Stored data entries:
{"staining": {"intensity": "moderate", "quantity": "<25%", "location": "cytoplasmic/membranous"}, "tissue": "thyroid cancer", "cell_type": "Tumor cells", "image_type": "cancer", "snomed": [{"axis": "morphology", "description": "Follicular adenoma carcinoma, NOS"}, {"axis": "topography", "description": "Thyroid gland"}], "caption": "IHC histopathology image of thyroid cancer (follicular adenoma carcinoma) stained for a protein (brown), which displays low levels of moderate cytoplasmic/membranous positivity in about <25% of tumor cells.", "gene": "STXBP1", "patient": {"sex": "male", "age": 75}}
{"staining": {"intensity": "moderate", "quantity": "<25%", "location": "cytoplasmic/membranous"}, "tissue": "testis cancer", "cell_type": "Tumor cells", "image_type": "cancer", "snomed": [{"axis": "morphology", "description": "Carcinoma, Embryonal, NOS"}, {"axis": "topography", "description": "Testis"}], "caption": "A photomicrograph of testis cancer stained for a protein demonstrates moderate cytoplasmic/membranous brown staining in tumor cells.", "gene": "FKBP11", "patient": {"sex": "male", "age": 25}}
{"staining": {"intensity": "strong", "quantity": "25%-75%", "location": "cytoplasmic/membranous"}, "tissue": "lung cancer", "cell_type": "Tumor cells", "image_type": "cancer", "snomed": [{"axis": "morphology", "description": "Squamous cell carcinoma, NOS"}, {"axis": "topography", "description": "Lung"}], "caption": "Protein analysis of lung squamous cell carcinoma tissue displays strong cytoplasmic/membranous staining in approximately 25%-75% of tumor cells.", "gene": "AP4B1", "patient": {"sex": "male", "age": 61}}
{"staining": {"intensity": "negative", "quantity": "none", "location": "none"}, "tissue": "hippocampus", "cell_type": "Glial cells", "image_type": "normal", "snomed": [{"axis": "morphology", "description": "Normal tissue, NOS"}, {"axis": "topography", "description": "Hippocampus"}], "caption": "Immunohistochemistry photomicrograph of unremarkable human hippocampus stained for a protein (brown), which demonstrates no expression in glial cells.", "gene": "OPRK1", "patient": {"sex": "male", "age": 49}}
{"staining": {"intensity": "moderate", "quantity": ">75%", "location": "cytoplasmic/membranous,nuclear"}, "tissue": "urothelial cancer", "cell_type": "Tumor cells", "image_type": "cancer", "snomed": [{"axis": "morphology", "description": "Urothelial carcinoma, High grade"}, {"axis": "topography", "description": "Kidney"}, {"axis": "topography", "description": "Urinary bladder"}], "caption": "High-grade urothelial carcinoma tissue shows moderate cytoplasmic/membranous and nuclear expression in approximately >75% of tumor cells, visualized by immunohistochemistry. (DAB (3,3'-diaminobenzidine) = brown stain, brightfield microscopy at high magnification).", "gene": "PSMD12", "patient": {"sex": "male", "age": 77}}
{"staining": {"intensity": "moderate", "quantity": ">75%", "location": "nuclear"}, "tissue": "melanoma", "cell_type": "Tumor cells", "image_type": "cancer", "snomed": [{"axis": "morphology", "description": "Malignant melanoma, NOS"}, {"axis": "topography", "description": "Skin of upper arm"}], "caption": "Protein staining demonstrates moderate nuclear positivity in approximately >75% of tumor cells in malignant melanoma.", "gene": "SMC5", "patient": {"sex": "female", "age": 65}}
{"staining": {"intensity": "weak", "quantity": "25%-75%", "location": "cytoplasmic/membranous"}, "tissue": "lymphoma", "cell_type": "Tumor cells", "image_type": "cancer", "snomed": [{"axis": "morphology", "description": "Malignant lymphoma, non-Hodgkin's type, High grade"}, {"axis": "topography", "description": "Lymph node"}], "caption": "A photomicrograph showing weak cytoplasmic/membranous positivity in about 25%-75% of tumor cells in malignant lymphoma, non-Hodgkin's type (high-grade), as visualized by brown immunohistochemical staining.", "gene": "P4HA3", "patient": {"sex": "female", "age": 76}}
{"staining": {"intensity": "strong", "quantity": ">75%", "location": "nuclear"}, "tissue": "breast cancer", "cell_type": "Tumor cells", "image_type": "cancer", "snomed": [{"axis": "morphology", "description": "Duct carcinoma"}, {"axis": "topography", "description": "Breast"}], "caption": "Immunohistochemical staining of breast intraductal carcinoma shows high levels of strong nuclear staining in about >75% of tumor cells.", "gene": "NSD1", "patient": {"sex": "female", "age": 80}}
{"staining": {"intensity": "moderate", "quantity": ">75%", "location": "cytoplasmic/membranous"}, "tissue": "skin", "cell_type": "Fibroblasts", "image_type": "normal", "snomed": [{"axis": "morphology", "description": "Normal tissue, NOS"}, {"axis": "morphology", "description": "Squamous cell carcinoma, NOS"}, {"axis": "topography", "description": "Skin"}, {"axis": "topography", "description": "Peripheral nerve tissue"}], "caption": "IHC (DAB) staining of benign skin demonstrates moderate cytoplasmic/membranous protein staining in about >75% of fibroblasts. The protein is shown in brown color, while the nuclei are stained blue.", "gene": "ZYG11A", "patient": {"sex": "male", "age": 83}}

▶ _TASK GOAL_
Lines in the records above that carry the word "which" are to be located and copied.

▶ _WORKED SOLUTION_
{"staining": {"intensity": "moderate", "quantity": "<25%", "location": "cytoplasmic/membranous"}, "tissue": "thyroid cancer", "cell_type": "Tumor cells", "image_type": "cancer", "snomed": [{"axis": "morphology", "description": "Follicular adenoma carcinoma, NOS"}, {"axis": "topography", "description": "Thyroid gland"}], "caption": "IHC histopathology image of thyroid cancer (follicular adenoma carcinoma) stained for a protein (brown), which displays low levels of moderate cytoplasmic/membranous positivity in about <25% of tumor cells.", "gene": "STXBP1", "patient": {"sex": "male", "age": 75}}
{"staining": {"intensity": "negative", "quantity": "none", "location": "none"}, "tissue": "hippocampus", "cell_type": "Glial cells", "image_type": "normal", "snomed": [{"axis": "morphology", "description": "Normal tissue, NOS"}, {"axis": "topography", "description": "Hippocampus"}], "caption": "Immunohistochemistry photomicrograph of unremarkable human hippocampus stained for a protein (brown), which demonstrates no expression in glial cells.", "gene": "OPRK1", "patient": {"sex": "male", "age": 49}}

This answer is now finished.